January 5 2018. Fort Erie, ON. My day’s errands took me close enough to the City of Niagara Falls that I decided to take a drive along Niagara Parkway, as the road that parallels the Niagara River is known. I went to see what ducks, geese and swans were around. The road passes close enough to the falls to allow me to see what all the recent media fuss was about. It is bitterly cold and has been for several days and the press seems to think the falls have frozen over. Maybe so on the American side, although there was too much spray to tell, the Canadian falls certainly had not.

Regular readers (particularly those with a good memory) will recall (and locals will know) that the Niagara River is not so much a river as a mighty sluiceway that connects Lake Erie to Lake Ontario (and featuring a spectacular 100M drop along the way) and that sooner or later pretty much all of the waters of the Great Lakes basin find their way along it; a formidable torrent and a good place for waterfowl. The river never freezes over.

The Niagara Parkway is a pleasant drive at any time, there’s always something to look at. Upstream it ends at Fort Erie with Buffalo opposite on the American side; border towns.

I had no expectations of finding any unusual waterfowl and that’s just the way it went. There were many Common Goldeneyes, Buffleheads, Red-breasted and Common Mergansers, as there should be. I was a little surprised at the number of Tundra Swans, perhaps one or two-hundred. I suppose it was just in my imagination that all Tundra Swans spend the winter along the Atlantic coast and that come March they make their way to our local waters on the first leg of their journey north. Seems I was wrong, some hang around on the Niagara River.

Tundra Swans and Redheads on Niagara River

I got much pleasure from of the small flotillas of Redheads and Canvasbacks gathered along the shoreline. I stopped to watch one Canvasback in particular because I thought I could get a good photo of it, and maybe I did, but then I noticed a single American Wigeon muscling in with the others and almost bullying its way around for no apparent reason. Not sure why but I was quite smitten by it perhaps because it was different and quite handsome in its chestnut and grey. See what you think. For no really good reason the wigeon was my Bird of the Day, just different I guess.

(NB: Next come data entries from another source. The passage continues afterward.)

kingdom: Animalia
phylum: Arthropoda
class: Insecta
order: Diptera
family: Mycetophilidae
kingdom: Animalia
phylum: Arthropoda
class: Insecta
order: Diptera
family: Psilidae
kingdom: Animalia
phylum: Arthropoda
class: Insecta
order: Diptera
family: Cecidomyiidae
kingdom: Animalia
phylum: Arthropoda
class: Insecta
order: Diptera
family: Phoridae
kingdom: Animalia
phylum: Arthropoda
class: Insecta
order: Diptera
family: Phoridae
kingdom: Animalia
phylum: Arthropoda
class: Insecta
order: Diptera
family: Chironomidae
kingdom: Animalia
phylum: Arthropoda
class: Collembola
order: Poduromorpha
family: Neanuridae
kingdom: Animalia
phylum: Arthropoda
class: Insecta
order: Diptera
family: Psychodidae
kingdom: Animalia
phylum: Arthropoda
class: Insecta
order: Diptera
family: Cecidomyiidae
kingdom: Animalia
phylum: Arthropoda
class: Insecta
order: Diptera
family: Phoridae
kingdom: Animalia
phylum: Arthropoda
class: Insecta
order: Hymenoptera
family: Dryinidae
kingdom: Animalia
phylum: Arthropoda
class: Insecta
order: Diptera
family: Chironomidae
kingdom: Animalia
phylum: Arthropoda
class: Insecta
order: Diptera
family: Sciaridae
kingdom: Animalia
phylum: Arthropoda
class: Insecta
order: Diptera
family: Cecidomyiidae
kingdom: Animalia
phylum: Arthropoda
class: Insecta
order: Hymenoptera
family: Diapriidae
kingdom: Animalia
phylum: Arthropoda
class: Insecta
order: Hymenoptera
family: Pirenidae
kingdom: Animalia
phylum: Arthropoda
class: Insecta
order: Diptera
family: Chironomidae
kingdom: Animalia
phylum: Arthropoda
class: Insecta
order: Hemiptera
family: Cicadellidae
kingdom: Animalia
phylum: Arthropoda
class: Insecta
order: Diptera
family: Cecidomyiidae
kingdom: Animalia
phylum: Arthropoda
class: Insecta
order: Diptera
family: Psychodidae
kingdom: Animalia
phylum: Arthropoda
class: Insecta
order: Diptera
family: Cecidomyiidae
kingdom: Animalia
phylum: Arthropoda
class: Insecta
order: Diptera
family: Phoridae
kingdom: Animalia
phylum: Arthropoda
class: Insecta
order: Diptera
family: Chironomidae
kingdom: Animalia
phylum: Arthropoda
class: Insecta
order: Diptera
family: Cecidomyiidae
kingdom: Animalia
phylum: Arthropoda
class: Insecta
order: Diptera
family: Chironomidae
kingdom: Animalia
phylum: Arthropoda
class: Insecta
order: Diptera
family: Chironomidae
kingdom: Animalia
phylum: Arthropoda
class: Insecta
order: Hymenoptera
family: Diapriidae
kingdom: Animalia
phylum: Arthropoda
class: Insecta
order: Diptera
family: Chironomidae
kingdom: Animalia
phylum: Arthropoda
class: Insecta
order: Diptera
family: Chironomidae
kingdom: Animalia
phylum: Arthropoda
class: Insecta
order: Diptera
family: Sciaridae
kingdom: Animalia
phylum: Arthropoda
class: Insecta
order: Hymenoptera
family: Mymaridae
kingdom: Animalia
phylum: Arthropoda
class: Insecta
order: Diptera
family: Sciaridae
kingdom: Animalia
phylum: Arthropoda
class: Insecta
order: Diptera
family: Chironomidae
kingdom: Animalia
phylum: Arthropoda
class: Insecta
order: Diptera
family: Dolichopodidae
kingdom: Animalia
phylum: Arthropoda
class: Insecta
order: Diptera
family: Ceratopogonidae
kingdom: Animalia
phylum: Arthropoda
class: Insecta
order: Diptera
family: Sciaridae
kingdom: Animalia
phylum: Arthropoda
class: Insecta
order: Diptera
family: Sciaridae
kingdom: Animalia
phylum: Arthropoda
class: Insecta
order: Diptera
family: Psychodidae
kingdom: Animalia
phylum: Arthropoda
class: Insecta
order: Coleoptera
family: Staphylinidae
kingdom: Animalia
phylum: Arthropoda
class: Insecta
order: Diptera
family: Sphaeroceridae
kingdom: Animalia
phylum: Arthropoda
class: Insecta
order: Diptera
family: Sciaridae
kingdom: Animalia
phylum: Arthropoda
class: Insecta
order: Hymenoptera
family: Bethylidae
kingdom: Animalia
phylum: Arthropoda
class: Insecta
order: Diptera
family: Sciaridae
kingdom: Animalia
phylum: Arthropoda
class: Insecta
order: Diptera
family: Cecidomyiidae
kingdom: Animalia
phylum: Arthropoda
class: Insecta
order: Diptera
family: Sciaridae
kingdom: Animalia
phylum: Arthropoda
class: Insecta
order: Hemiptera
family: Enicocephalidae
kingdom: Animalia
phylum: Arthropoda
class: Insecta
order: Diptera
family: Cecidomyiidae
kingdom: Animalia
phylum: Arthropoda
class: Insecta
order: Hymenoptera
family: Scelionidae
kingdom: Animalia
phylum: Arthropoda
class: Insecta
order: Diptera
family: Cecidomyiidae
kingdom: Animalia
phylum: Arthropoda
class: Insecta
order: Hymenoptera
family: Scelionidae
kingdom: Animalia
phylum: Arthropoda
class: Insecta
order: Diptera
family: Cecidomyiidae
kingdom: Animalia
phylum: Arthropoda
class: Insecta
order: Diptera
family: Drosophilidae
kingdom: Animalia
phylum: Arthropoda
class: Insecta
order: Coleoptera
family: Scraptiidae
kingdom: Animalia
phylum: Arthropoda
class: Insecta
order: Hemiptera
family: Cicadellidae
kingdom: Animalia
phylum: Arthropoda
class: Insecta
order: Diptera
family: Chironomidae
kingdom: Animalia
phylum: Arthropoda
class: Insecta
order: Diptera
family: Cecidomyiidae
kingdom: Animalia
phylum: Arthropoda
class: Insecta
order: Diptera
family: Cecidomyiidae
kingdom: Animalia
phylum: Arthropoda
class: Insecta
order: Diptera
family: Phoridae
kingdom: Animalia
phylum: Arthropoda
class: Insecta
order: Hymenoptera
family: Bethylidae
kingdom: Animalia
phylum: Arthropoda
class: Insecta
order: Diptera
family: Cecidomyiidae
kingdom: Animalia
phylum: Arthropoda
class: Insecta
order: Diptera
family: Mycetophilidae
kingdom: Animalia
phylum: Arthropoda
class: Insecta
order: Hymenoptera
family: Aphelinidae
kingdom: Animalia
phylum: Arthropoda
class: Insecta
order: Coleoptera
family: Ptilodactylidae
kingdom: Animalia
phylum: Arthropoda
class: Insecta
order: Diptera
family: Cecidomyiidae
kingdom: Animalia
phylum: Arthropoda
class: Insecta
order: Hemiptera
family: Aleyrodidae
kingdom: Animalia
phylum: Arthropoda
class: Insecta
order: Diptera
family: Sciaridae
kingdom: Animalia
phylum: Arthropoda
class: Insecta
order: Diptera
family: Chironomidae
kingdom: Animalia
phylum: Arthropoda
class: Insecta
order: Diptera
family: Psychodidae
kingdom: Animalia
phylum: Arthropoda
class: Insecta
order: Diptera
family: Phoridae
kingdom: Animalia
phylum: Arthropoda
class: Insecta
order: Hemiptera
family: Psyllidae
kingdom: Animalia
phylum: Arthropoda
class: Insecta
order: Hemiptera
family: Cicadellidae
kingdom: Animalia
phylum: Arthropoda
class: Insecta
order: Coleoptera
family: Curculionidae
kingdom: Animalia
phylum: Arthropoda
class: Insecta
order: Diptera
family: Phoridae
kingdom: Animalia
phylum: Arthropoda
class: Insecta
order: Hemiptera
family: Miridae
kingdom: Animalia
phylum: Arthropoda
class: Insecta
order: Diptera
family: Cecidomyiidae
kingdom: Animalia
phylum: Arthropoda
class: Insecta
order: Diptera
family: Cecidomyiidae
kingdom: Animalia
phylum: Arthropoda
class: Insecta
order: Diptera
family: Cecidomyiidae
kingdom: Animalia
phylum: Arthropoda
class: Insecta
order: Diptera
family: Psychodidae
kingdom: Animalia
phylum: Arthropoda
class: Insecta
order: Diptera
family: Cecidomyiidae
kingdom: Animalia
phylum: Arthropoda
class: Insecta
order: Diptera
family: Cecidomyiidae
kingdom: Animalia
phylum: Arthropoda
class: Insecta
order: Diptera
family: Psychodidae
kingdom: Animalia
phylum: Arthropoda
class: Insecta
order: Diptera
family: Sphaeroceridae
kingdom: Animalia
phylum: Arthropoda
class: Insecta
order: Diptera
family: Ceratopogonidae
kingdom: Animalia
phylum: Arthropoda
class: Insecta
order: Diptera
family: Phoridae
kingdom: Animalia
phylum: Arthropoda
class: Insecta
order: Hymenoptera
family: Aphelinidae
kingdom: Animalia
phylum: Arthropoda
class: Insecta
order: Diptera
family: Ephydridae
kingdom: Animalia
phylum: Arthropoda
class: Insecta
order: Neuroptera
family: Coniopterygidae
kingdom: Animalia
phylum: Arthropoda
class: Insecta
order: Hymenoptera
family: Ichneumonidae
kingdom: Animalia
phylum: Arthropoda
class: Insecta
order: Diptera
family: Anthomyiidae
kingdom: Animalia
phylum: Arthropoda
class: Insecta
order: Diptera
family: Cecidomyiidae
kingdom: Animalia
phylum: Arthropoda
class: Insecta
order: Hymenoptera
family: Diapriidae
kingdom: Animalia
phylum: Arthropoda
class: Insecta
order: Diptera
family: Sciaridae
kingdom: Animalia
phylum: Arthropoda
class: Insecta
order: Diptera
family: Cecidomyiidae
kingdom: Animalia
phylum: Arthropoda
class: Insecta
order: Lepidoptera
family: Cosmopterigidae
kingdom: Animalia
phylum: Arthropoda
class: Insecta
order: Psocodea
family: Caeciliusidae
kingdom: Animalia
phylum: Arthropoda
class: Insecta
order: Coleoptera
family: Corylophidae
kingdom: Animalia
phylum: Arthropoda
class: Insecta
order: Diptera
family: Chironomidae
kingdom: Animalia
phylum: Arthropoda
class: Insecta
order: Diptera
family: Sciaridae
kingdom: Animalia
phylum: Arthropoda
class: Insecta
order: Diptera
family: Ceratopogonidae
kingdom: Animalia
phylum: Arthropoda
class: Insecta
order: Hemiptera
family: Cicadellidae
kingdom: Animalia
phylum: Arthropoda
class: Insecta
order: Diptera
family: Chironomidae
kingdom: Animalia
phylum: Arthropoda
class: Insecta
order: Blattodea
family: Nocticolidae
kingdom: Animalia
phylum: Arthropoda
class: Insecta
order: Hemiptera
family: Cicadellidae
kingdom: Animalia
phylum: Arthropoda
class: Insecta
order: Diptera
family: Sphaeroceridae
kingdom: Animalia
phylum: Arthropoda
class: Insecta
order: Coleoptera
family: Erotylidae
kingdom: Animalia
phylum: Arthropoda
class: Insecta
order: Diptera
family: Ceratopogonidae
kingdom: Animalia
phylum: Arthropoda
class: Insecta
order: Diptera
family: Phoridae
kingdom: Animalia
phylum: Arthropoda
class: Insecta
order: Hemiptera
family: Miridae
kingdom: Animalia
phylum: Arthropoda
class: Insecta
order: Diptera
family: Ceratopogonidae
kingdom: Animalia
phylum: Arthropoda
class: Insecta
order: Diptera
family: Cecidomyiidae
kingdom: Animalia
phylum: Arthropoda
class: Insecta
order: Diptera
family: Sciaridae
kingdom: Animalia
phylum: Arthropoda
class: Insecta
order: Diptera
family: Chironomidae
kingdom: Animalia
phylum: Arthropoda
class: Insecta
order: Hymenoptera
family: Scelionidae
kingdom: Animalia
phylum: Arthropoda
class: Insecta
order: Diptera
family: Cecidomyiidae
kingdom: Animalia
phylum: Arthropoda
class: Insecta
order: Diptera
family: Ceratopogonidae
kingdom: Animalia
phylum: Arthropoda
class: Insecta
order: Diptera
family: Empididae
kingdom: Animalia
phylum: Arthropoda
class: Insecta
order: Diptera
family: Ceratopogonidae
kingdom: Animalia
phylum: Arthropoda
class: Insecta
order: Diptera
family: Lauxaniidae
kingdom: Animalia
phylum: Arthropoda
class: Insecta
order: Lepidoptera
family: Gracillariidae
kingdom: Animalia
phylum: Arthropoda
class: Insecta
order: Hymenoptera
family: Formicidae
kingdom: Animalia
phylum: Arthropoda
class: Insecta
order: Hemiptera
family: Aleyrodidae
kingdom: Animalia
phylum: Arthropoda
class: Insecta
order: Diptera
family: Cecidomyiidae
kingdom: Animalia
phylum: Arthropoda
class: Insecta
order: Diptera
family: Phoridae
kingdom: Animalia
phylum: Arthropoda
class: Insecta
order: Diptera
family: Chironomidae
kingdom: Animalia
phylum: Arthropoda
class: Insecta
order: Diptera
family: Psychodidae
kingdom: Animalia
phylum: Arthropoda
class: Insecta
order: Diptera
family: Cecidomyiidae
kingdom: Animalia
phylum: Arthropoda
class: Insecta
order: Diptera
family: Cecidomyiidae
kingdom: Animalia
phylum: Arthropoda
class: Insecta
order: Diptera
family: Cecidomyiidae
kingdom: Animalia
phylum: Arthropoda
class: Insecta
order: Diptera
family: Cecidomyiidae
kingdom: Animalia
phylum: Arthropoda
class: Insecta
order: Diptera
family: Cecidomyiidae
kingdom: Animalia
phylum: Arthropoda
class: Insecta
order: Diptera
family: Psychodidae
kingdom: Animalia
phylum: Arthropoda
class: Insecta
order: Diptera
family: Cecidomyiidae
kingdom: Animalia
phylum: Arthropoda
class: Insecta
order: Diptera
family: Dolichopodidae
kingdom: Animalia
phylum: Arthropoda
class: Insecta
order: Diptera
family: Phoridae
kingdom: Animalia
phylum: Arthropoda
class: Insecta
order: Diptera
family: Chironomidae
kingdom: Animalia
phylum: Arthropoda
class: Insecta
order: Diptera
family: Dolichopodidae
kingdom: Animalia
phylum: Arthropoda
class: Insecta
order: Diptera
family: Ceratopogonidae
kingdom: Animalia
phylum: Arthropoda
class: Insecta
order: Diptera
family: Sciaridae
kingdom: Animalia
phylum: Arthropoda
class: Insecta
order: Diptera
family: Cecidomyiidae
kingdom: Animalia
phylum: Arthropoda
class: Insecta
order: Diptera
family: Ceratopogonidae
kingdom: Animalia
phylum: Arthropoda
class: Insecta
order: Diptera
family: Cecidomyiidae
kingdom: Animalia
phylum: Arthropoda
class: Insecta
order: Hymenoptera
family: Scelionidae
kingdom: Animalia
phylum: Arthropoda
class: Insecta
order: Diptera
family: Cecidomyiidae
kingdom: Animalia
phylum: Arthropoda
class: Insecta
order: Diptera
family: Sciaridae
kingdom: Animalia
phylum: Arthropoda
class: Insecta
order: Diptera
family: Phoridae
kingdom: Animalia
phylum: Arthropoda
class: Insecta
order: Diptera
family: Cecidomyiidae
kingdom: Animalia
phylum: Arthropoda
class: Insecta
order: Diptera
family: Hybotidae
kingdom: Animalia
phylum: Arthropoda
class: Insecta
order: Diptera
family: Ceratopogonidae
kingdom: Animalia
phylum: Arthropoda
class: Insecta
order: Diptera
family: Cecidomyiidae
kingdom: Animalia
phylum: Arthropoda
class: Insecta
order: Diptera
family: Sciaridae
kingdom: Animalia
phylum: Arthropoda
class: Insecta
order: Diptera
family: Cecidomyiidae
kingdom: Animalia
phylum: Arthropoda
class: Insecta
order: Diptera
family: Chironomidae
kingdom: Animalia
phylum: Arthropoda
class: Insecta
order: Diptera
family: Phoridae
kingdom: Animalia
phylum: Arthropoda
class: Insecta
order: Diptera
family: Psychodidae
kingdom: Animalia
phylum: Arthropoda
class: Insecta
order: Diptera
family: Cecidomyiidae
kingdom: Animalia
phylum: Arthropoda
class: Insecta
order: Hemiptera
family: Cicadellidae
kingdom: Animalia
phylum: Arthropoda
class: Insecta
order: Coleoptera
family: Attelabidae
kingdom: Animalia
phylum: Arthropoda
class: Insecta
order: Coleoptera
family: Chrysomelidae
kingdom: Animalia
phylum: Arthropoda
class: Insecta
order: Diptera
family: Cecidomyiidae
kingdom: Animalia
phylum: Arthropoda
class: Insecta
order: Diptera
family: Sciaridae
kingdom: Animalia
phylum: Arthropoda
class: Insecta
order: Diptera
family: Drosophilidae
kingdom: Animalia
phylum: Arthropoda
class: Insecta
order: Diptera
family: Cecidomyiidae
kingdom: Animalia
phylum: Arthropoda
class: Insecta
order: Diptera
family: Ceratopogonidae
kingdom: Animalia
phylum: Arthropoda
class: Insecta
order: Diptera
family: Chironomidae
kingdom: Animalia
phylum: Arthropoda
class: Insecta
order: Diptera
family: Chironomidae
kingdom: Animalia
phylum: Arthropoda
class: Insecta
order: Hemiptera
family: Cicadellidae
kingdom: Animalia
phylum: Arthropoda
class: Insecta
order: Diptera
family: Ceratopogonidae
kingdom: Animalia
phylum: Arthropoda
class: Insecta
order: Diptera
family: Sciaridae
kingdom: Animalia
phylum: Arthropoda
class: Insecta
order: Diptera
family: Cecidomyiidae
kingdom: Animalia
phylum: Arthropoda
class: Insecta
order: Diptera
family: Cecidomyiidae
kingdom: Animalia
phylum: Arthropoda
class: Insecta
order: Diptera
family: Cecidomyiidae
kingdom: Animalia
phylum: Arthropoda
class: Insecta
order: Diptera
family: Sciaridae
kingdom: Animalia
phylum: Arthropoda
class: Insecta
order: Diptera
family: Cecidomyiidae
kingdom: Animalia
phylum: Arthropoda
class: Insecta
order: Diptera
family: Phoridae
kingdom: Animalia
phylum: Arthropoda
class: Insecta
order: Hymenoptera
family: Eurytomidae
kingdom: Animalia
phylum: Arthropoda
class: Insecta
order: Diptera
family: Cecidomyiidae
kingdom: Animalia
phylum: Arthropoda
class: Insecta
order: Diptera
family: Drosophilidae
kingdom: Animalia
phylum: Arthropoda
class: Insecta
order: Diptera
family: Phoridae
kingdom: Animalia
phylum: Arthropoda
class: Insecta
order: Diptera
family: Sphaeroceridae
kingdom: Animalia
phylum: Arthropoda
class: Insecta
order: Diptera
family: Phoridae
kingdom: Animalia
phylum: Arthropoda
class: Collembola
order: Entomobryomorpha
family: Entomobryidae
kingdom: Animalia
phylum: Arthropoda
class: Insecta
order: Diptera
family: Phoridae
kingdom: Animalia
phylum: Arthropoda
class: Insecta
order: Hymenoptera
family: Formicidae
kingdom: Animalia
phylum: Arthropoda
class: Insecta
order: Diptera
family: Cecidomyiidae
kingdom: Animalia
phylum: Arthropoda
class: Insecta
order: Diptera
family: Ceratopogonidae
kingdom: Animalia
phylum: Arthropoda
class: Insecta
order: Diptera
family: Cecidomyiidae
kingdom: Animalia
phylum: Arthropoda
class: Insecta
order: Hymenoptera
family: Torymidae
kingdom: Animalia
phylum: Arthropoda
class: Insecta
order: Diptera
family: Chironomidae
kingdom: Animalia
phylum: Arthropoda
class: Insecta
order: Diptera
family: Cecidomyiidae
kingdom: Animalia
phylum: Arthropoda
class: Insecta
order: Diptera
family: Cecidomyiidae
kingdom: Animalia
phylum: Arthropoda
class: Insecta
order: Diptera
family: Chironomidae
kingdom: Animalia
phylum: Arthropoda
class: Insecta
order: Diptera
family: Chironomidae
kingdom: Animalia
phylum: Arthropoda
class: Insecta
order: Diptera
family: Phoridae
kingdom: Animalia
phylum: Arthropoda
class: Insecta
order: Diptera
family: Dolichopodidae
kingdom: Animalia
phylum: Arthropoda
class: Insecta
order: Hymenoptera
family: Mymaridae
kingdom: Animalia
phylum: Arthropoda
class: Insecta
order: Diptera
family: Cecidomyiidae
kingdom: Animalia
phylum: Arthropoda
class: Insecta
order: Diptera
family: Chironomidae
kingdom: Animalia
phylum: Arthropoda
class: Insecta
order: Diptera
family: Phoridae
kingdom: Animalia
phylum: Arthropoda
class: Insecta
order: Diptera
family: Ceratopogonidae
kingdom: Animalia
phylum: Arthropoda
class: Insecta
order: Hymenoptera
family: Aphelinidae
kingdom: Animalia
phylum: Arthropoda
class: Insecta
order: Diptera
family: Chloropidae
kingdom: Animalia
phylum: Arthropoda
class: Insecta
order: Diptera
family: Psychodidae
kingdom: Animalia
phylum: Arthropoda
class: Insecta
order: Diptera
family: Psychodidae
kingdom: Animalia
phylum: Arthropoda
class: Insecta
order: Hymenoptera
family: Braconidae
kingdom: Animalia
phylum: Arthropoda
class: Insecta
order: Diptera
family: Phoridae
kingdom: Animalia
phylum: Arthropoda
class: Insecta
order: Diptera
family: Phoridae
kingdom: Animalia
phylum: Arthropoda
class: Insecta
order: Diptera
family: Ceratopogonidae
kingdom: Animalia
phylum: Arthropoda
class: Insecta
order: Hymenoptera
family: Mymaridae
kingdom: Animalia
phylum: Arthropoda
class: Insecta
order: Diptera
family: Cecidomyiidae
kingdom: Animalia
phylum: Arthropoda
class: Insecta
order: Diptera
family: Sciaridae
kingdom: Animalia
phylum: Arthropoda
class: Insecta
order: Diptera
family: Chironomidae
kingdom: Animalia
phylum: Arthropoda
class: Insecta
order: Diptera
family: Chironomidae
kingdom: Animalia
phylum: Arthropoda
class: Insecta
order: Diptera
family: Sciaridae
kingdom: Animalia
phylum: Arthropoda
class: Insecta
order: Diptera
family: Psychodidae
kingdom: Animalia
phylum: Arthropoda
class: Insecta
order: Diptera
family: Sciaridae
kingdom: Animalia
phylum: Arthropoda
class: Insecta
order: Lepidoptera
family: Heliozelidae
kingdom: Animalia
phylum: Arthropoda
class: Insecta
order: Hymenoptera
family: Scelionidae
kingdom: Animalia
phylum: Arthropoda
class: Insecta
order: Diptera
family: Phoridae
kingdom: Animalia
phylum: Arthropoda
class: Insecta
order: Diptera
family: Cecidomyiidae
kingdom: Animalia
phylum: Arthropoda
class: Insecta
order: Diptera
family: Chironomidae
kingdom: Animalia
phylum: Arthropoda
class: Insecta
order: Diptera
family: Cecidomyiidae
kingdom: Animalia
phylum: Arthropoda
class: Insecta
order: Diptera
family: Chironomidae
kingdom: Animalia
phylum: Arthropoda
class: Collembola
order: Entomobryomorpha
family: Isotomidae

Canvasback (L) and Redhead
American Wigeon and Redheads

3 thoughts on “American Wigeon”

  1. Thanks for blogging!
    Would you explain how to spot the differences between Tundra & Trumpeter Swans sometime, please?
    I trust I’m not the only one having trouble with IDing them 🙂

    1. Tricky to distinguish between them. Trumpeters are larger by a bit – maybe 10-20%. I think they hold their necks more vertically. That black patch extending from the bill to the eye, on the trumpeter is blacker and appears larger encompassing the eye whereas on the Tundra a little yellow patch in front of the eye makes for an apparent break on the eye-patch. Of course they sound quite different, the trumpeter bellows, the tundra coos.

  2. Very enjoyable read (again) for a number of reasons:
    1. We are visiting Toronto for a few days in May on our way home from a Tokyo-Vancouver cruise and hope to make a day visit to the Falls.
    2. Your “Redheads” look eaxactly like our Common Pochards and we saw plenty yesterday morning at a local reserve near Motril in Andalucia, Spain.
    3. All of a sudden, out of the blue, we found 6 European Wigeon which were most unexpected and looked absolutely gorgeous with the sun shining on the two males.